Take those 40,000 satellites, and combine their solar panels, and combine the cooling panels, and centralize all the compute.

Distances are not our friend in orbit. Efficiency hyperscales down for many things, as distances and area scale up.

Things that need to hyperscale when you scale distance and area:

• Structural strength.

• Power and means to maneuver, especially for any rotation.

• Risk variance, with components housed together, instead of independently.

• Active heat distribution. Distance is COMPOUNDING insulation. Long shallow heat gradients move heat very slowly. What good does scaling up radiative surface do, if you don't hyperscale heat redistribution?

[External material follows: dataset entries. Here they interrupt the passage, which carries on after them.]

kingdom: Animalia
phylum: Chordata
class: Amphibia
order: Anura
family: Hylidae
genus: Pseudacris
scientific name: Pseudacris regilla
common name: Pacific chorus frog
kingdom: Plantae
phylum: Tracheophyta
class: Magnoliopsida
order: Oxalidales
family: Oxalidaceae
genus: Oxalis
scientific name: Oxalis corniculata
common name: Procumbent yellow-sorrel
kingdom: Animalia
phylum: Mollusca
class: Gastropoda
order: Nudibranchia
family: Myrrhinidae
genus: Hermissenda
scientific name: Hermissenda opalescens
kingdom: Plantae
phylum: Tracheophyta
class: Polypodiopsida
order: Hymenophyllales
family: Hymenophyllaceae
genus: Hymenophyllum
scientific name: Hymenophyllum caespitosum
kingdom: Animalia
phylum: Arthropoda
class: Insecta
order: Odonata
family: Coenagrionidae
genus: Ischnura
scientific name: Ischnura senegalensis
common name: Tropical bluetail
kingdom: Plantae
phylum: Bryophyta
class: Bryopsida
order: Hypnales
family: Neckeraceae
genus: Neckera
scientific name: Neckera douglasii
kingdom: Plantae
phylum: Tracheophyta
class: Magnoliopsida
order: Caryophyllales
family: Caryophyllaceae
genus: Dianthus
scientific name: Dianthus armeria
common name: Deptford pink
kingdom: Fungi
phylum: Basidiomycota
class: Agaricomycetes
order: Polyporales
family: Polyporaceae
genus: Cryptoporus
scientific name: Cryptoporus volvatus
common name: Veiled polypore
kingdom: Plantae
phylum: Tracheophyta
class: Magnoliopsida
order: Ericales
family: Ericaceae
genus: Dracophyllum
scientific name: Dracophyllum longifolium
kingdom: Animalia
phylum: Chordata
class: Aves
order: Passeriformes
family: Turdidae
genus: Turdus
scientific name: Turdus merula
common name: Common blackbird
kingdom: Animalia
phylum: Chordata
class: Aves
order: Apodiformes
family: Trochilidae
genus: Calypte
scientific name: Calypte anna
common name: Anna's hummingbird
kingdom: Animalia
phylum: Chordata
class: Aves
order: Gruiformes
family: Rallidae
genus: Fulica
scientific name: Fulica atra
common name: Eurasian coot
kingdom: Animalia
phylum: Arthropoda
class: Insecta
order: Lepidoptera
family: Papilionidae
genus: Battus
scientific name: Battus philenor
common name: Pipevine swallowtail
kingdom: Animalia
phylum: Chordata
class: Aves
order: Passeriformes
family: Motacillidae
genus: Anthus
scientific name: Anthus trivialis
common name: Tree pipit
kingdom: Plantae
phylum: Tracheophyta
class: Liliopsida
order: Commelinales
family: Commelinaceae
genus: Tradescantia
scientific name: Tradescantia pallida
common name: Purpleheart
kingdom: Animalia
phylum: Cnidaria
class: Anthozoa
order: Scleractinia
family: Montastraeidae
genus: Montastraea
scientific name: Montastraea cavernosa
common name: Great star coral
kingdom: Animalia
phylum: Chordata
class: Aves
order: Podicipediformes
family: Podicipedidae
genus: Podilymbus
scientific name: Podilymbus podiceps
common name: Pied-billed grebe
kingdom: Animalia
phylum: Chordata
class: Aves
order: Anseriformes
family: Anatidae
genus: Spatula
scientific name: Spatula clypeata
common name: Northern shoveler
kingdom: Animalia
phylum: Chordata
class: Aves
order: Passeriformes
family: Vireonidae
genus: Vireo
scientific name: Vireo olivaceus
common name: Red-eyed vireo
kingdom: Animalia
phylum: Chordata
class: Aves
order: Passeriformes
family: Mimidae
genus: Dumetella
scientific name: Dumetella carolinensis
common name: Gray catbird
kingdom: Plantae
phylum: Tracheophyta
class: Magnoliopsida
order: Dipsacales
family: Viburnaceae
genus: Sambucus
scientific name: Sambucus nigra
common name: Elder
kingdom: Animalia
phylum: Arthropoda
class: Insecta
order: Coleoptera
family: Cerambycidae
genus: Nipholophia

And you can't hyperscale heat distribution in 2D. It requires 3D mass and volume.

You can't just concatenate satellites and get bigger satellites with comparable characteristics.

Alternatives, such as distributing compute across the radiative surface, suffer relative to regular data centers, from intra-compute latency and bandwidth.

We have a huge near infinite capacity cold sink in orbit. With structural support and position and orientation stabilization for free. Let's use that.

withinboredom 13 hours ago | parent | prev [-]

Lets not forget that you have to launch that liquid up as well. Liquids are heavy, compared to their volume. Not to mention your entire 'datacenter' goes poof if one of these loops gets frozen, explodes from catching some sunlight, or whatever. This is pretty normal stuff, but not at this scale that would be required.